── RECORDS SHOWN ──

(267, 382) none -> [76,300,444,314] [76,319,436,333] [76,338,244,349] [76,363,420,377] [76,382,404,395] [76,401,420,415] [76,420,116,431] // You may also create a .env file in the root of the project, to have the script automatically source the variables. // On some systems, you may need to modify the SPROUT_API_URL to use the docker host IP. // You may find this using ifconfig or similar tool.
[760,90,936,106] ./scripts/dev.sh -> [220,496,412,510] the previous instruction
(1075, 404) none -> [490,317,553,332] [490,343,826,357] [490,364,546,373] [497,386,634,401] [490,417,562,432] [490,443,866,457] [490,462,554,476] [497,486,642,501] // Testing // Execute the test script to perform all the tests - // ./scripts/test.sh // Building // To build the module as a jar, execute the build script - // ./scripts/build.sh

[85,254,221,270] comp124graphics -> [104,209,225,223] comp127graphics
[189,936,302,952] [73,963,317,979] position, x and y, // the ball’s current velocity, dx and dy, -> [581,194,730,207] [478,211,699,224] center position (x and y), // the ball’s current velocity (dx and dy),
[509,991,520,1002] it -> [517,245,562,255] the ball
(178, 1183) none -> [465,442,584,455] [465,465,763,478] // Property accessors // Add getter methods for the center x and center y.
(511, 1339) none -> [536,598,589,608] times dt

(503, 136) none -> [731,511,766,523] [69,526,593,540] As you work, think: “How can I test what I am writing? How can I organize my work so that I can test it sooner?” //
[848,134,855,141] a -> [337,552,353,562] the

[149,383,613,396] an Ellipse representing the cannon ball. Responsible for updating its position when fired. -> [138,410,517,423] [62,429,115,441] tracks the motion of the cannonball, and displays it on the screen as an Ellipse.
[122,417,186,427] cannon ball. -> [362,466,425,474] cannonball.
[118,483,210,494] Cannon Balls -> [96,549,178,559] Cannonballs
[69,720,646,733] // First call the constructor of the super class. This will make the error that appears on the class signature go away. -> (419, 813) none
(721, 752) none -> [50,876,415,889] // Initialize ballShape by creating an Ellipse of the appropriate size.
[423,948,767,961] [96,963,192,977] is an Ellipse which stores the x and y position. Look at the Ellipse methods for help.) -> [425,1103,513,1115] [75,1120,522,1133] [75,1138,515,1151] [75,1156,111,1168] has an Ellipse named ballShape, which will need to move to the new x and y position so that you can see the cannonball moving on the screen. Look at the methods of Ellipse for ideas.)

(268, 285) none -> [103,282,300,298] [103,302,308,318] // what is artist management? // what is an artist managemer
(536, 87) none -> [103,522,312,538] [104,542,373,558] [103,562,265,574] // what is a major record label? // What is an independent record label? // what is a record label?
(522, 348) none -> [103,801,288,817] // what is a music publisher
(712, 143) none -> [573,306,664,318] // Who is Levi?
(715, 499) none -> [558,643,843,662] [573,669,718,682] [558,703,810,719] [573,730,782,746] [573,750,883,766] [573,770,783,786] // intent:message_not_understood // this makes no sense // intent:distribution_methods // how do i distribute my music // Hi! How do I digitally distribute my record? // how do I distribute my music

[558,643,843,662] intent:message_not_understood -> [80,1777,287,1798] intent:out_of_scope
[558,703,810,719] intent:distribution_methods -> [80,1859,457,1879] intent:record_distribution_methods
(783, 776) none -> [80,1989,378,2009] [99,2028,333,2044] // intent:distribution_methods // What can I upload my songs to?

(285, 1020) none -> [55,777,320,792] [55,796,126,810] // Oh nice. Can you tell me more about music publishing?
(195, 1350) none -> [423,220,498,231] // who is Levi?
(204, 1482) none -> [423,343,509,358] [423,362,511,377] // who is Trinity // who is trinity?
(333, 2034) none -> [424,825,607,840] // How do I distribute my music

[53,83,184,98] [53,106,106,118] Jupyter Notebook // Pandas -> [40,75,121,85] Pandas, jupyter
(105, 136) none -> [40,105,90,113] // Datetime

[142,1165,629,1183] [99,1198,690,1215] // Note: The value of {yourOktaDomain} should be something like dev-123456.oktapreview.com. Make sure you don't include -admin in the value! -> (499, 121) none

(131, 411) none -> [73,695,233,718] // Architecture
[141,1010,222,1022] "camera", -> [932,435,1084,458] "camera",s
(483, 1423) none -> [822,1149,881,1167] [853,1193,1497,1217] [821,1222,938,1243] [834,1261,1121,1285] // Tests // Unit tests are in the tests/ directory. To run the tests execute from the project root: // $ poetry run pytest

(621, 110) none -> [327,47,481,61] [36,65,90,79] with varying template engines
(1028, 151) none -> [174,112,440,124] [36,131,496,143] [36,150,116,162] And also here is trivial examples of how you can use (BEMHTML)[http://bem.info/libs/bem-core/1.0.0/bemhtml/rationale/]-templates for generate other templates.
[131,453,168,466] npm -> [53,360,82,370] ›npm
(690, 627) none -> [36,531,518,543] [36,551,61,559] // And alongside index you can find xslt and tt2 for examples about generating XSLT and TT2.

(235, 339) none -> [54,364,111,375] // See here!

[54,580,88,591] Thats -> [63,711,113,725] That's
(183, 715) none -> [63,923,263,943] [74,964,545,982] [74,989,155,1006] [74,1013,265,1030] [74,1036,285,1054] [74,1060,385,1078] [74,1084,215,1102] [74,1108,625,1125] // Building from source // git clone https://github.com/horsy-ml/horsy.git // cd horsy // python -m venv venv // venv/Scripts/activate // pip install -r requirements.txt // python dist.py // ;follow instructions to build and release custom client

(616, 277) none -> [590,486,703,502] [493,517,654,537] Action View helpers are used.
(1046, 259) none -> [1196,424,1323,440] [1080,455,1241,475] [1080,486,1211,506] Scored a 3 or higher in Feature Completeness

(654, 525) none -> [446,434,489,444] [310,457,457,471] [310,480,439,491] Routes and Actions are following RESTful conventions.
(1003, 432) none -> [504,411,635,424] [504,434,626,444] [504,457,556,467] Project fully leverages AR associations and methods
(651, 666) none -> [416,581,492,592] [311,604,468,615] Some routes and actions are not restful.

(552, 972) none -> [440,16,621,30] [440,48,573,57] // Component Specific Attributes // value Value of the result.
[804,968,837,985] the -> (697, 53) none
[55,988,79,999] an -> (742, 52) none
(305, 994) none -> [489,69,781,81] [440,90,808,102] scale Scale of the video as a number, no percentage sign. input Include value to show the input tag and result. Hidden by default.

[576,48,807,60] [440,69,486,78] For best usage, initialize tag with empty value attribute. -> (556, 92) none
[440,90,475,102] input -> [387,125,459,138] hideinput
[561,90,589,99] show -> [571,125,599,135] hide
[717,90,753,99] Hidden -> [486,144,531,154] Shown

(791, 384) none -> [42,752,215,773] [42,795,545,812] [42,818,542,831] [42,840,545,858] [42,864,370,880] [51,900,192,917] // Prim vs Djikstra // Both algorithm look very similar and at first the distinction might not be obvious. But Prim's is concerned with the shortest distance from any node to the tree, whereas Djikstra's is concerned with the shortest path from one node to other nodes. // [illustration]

───

TASK ITEM
Output the material above exactly, but only from the line that carries "[760,90,936,106] ./scripts/dev.sh ->" through the line that carries "(1075, 404) none".

REPLY TO THE TASK
[760,90,936,106] ./scripts/dev.sh -> [220,496,412,510] the previous instruction
(1075, 404) none -> [490,317,553,332] [490,343,826,357] [490,364,546,373] [497,386,634,401] [490,417,562,432] [490,443,866,457] [490,462,554,476] [497,486,642,501] // Testing // Execute the test script to perform all the tests - // ./scripts/test.sh // Building // To build the module as a jar, execute the build script - // ./scripts/build.sh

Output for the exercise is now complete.